RECORDED INFORMATION:
#####

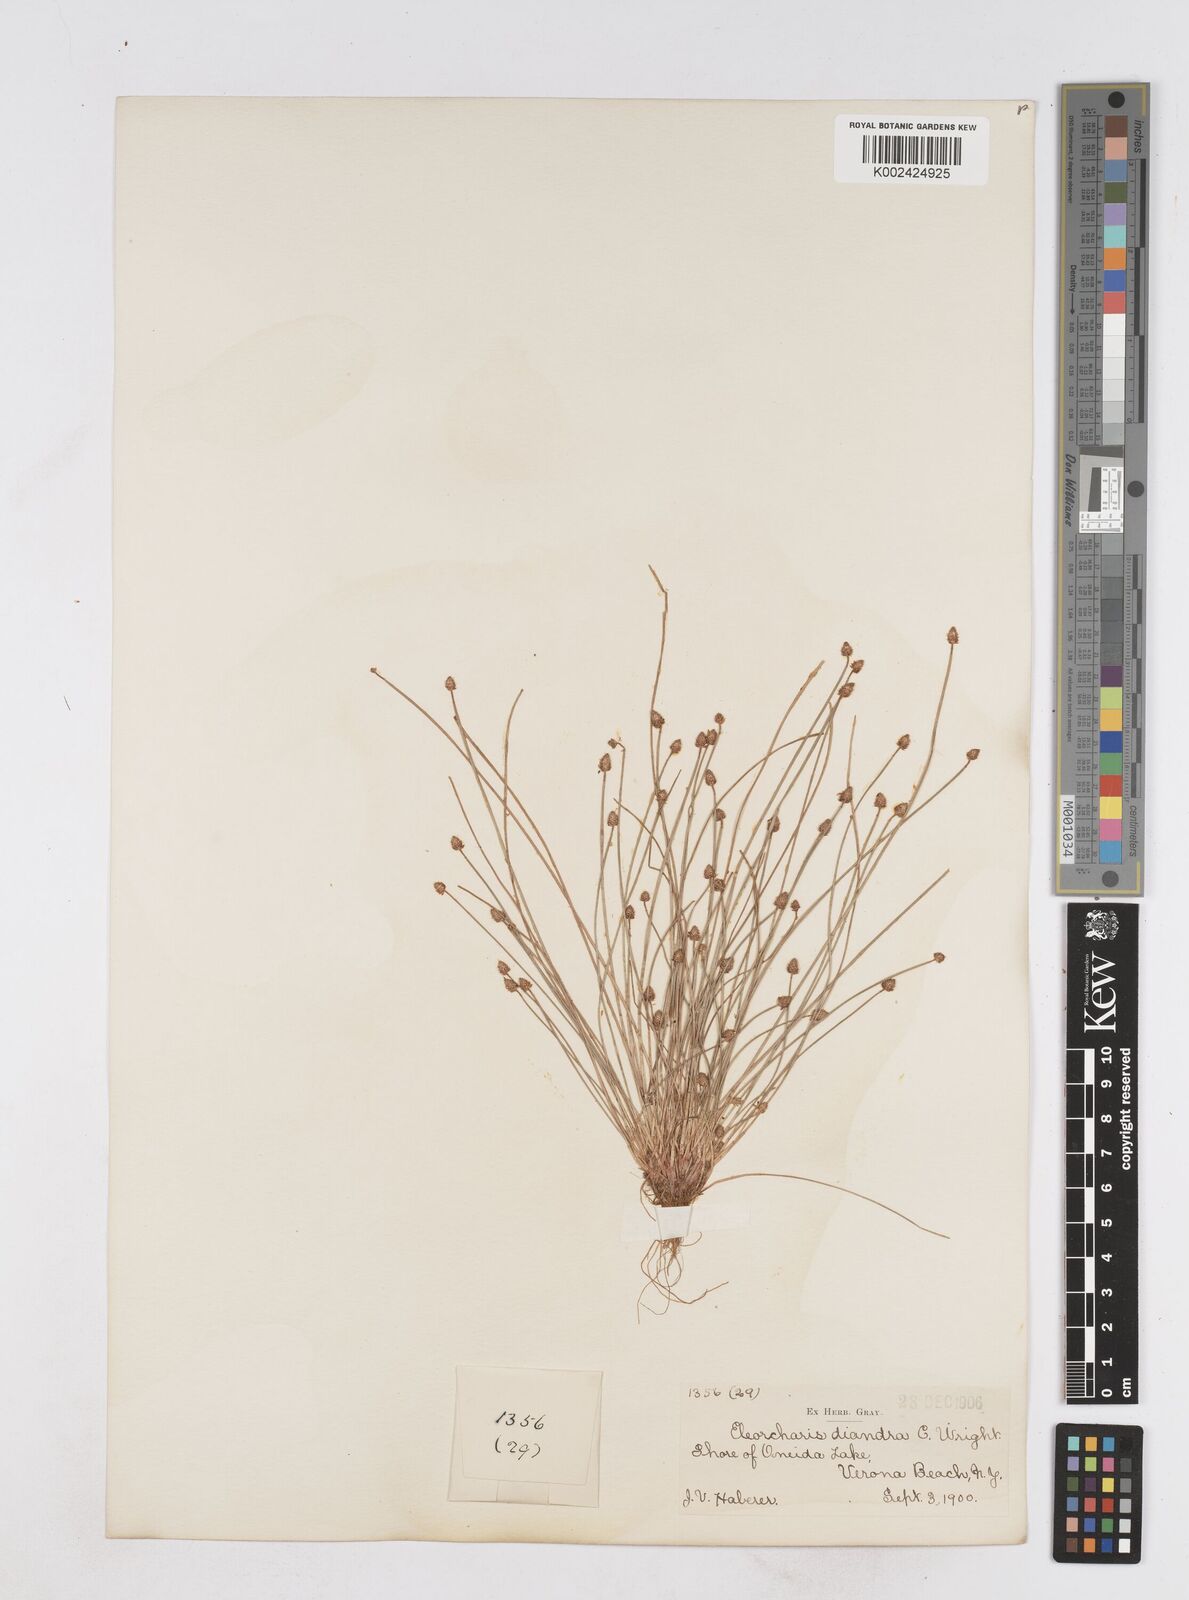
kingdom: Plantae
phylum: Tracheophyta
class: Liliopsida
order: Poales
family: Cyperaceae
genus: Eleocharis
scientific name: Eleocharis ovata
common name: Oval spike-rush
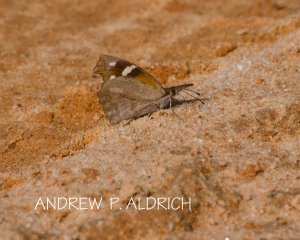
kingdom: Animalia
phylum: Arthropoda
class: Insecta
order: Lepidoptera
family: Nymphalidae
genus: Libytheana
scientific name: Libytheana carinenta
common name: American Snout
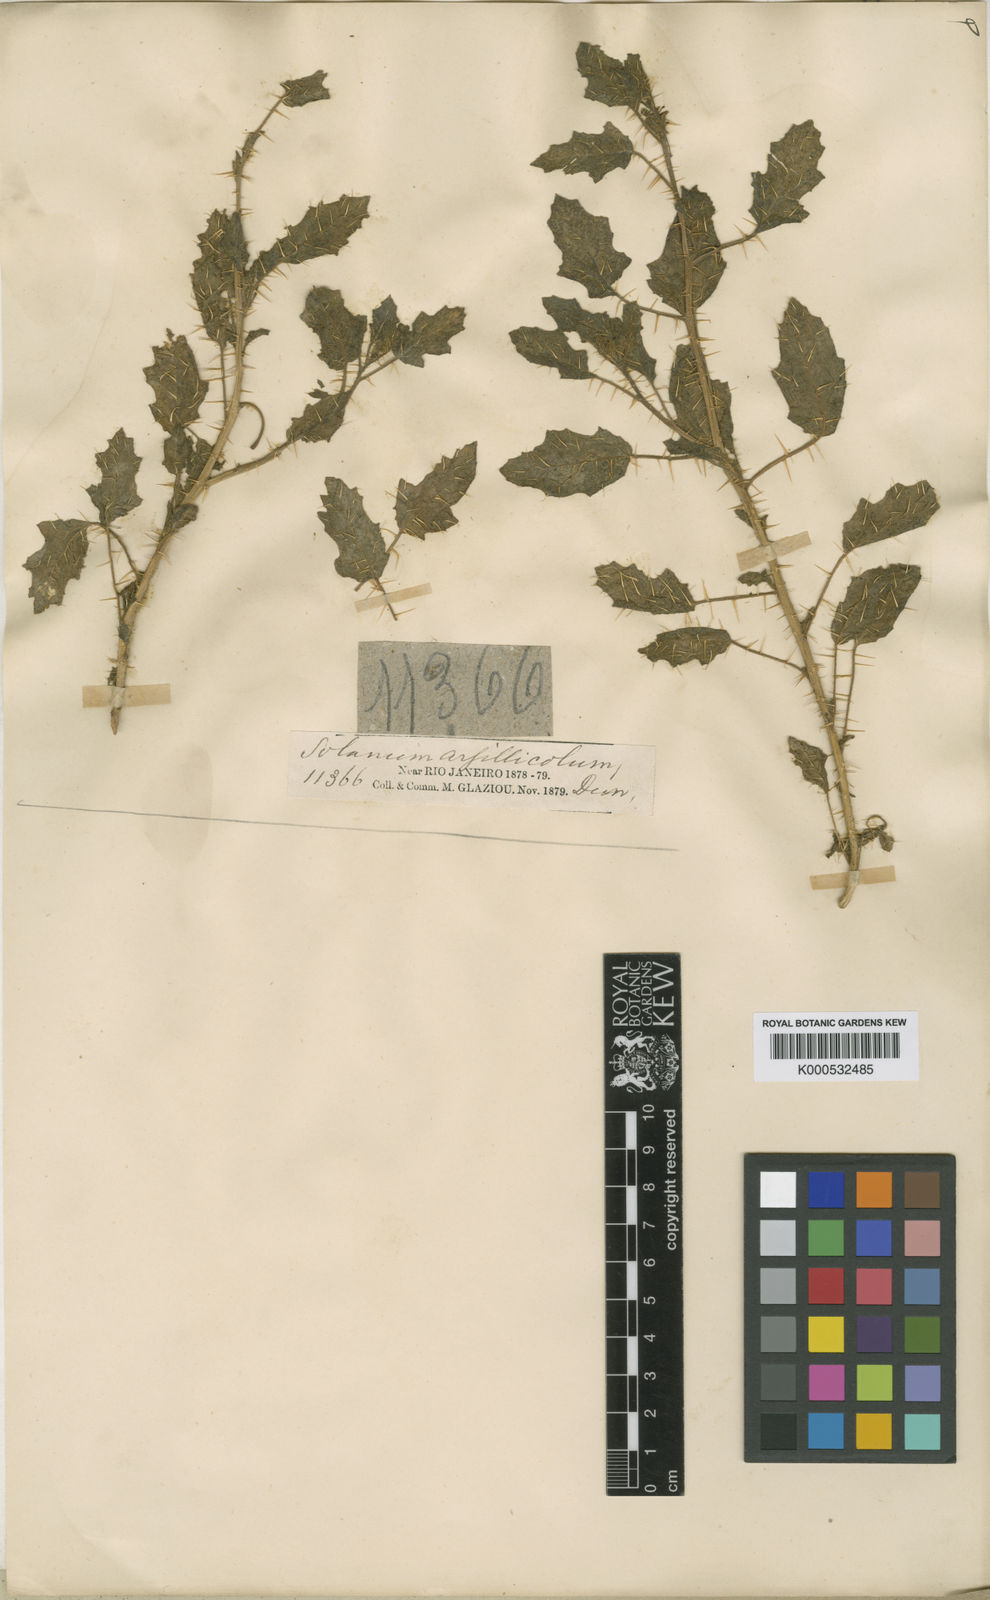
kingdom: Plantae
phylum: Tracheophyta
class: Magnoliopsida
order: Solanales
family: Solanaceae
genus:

#####

STATED TASK:
Copy every line of text in the material above word for word, leaving the pictures out.

FINAL RESULT:
kingdom: Plantae
phylum: Tracheophyta
class: Liliopsida
order: Poales
family: Cyperaceae
genus: Eleocharis
scientific name: Eleocharis ovata
common name: Oval spike-rush
kingdom: Animalia
phylum: Arthropoda
class: Insecta
order: Lepidoptera
family: Nymphalidae
genus: Libytheana
scientific name: Libytheana carinenta
common name: American Snout
kingdom: Plantae
phylum: Tracheophyta
class: Magnoliopsida
order: Solanales
family: Solanaceae
genus:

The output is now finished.